Commissioned by the Umbria Jazz Festival, the suite celebrating bebop piano god Bud Powell was first performed in late December at the Umbria Jazz Winter Festival in Orvieto, Italy. At that world premiere, Iverson and a core group of American stars were supported by a big band of Italian musicians.

The Americans were in Italy in part to role play on three Powell compositions (“Bouncing With Bud,” “Wail,” “Dance of the Infidels”) and one of Thelonious Monk’s (“52nd Street Theme”), all of them made famous by a legendary 1949 recording date on which Powell was joined by Fats Navarro, Sonny Rollins, Tommy Potter, and Roy Haynes.


Those tunes’ complex horn lines were meant by Iverson to be reproduced note-by-note as a centerpiece to his suite. At Jordan Hall it was NEC students — Miles Keingstein on trumpet, Michael Talento on tenor sax, Alex Bilodeau on bass, and Marcelo Perez on drums — who were faced with the challenge of joining Iverson in replicating those four blistering-paced recordings as closely as possible. This time the big names were in the audience: Iverson’s NEC colleagues Dave Holland and Jason Moran. So was Powell’s son, John Powell.

Matching those songs’ melodies and the quality and compactness of the original solos may seem impossible for musicians so young. But Rollins was 18 the day the recordings were made and Powell himself was only 24. The students did an impressive job of keeping the music enjoyably recognizable.

Interspersed with those four pieces were “Five Simple Spells” by Iverson, short palate-cleansers designed to summon Powell’s presence. After the last of them, a scratchy recording of Powell’s voice was played, which his son admitted caused him mixed emotions, the recording having been made late in Powell’s short life, when he was suffering from tuberculosis.


But John Powell adored the piece that followed: Iverson’s gorgeous orchestral arrangement of Bud Powell’s “I’ll Keep Loving You,” featuring Rebekah Lorenz on French horn.

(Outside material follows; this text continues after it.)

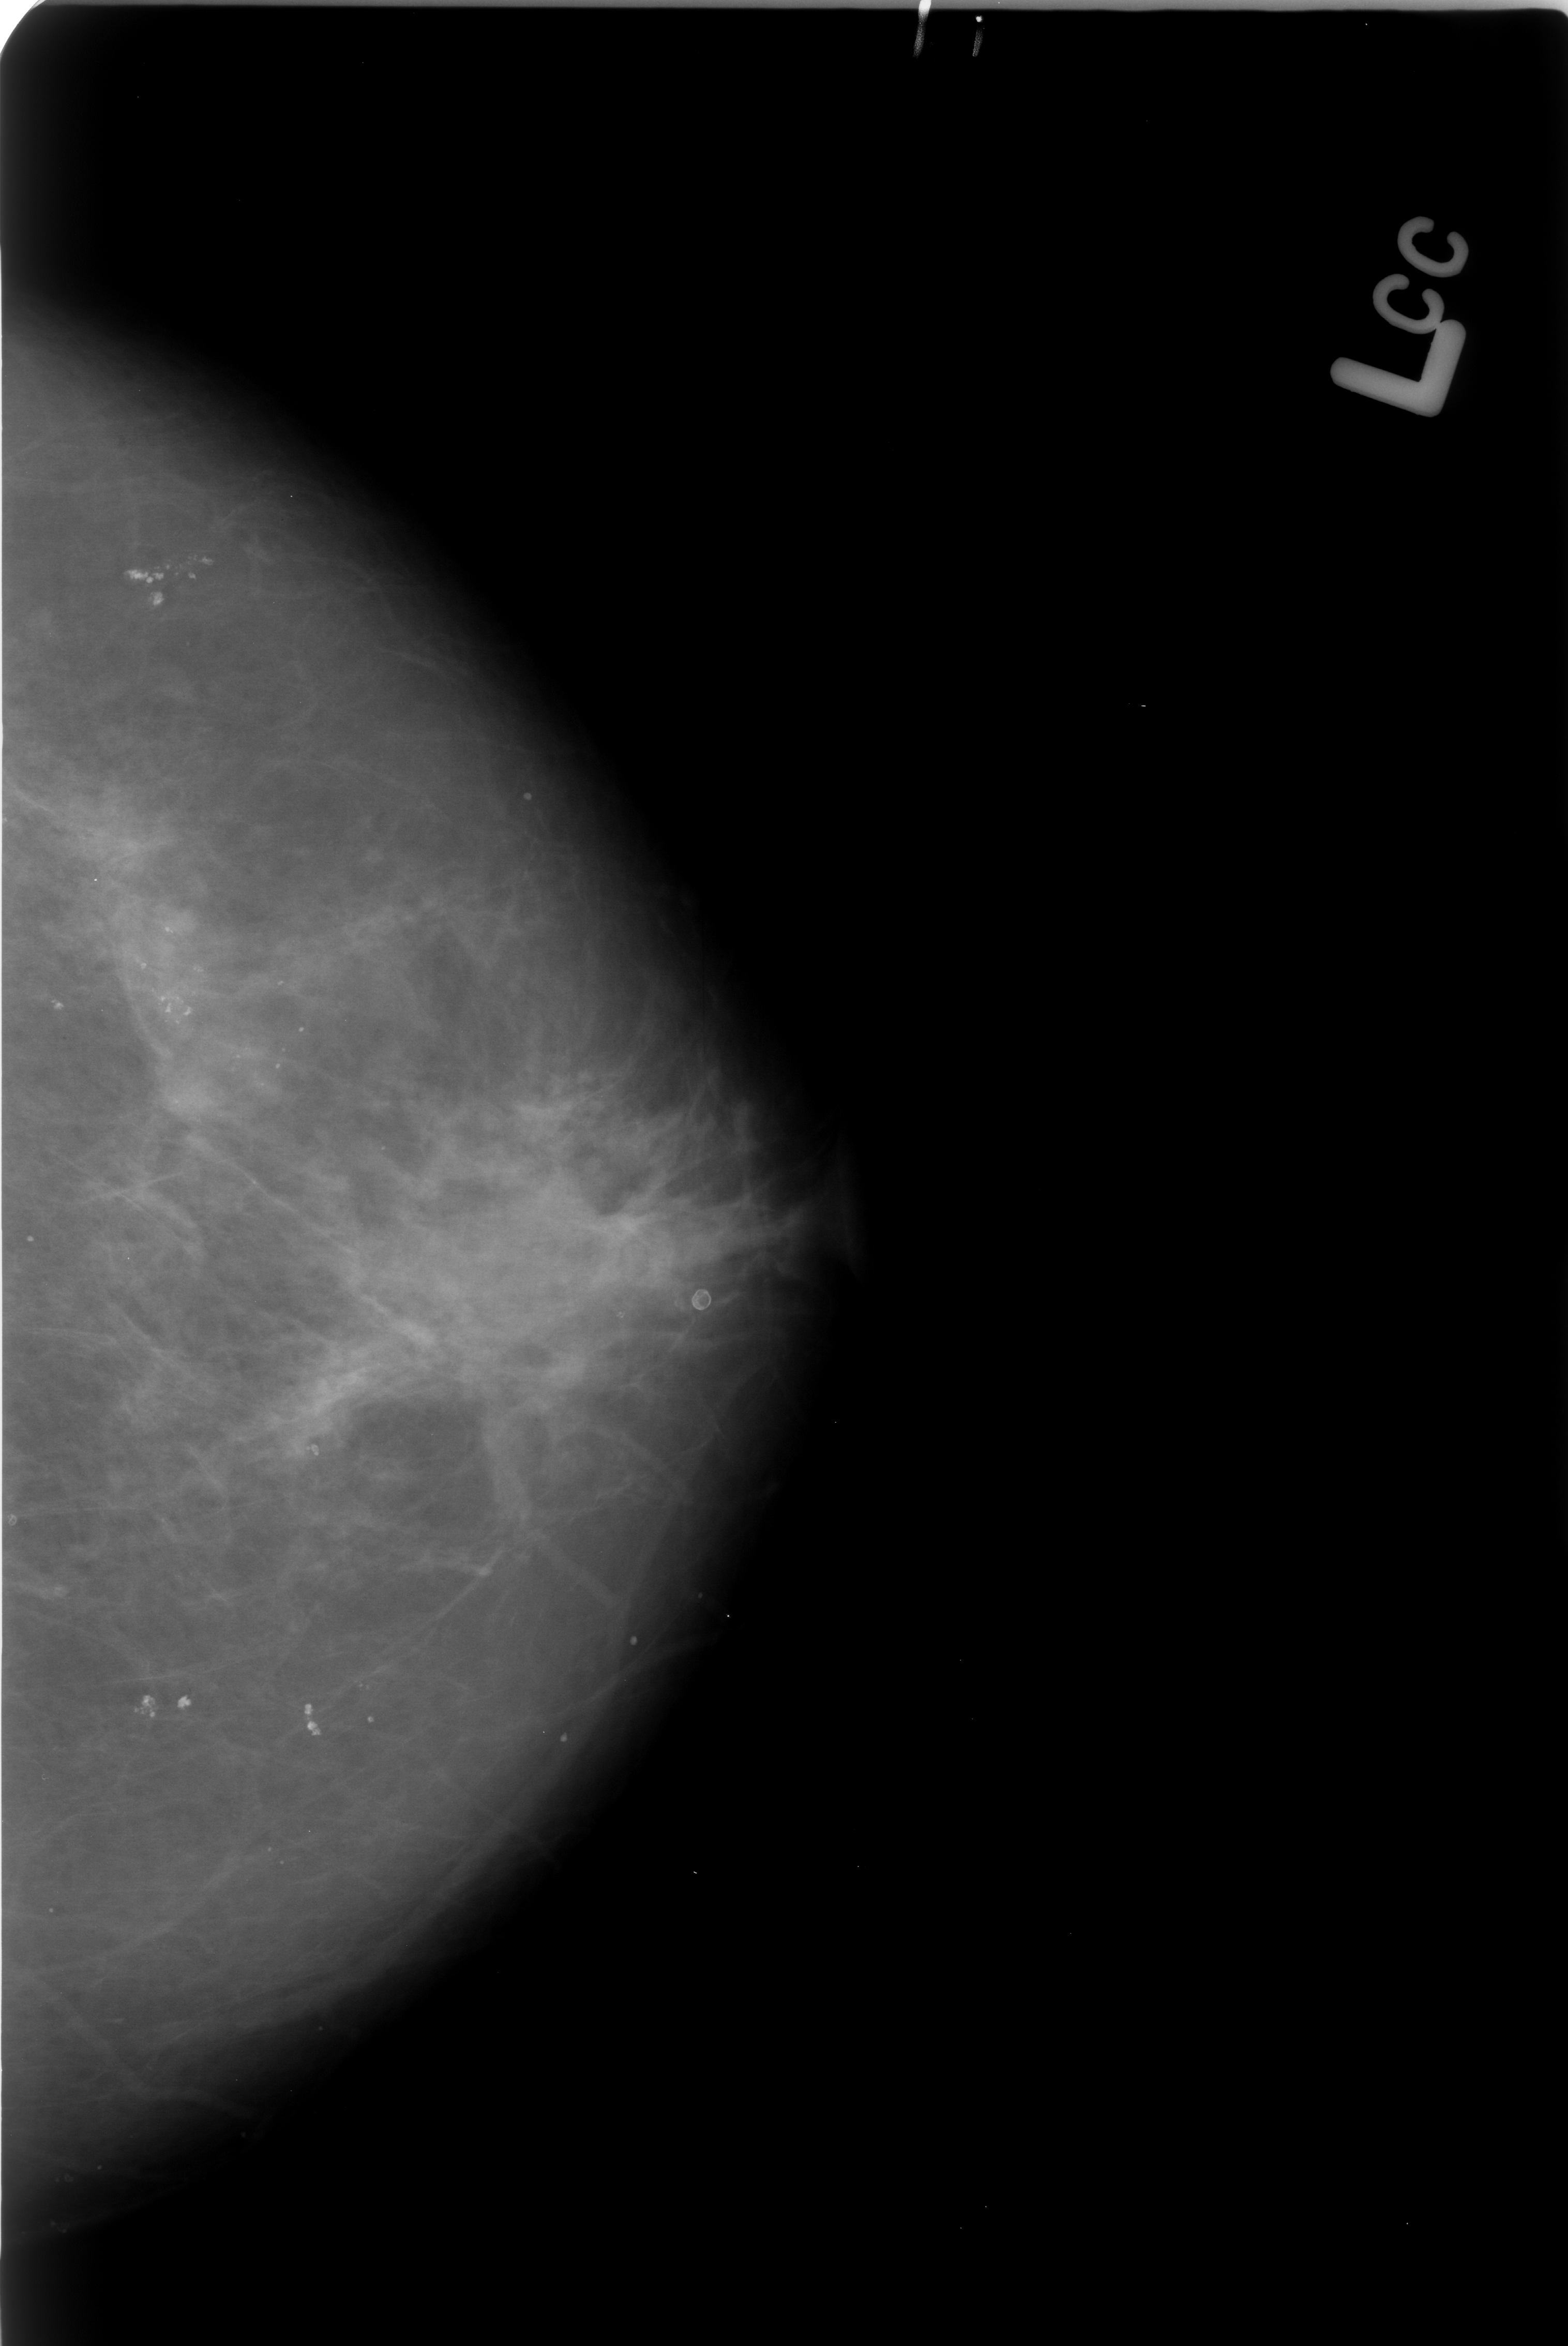
Mammogram (digitized film); left breast; CC view; BI-RADS breast density category 2 (scale 1–4).
Calcifications, morphology pleomorphic, distribution clustered; BI-RADS assessment category 4; subtlety rating 3 on a 1 (subtle) to 5 (obvious) scale; pathology result (as recorded, not read from the image): benign.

The suite had begun with its namesake two-part introduction, composed by Iverson. That was followed by Iverson’s big-band arrangements of two renowned pieces of Powell’s: “Celia,” featuring a trumpet solo by Eliza Block, and “Tempus Fugit,” on which Iverson dug hard into a solo of his own after Perez led off with a drum intro and Daniel Hirsch had soloed on trumpet.

The suite ended with Iverson’s “Nobile Paradiso,” which took on a Latin tinge as it concluded, and was followed by Powell’s Latin-influenced masterpiece “Un Poco Loco” and “Bud’s Blues” as an encore.

“Bud left us a lot,” Iverson had told the audience while introducing the quintet pieces, having stressed how modern Powell’s music remains. “We don’t know what he might have left us if he had been supported by his society.”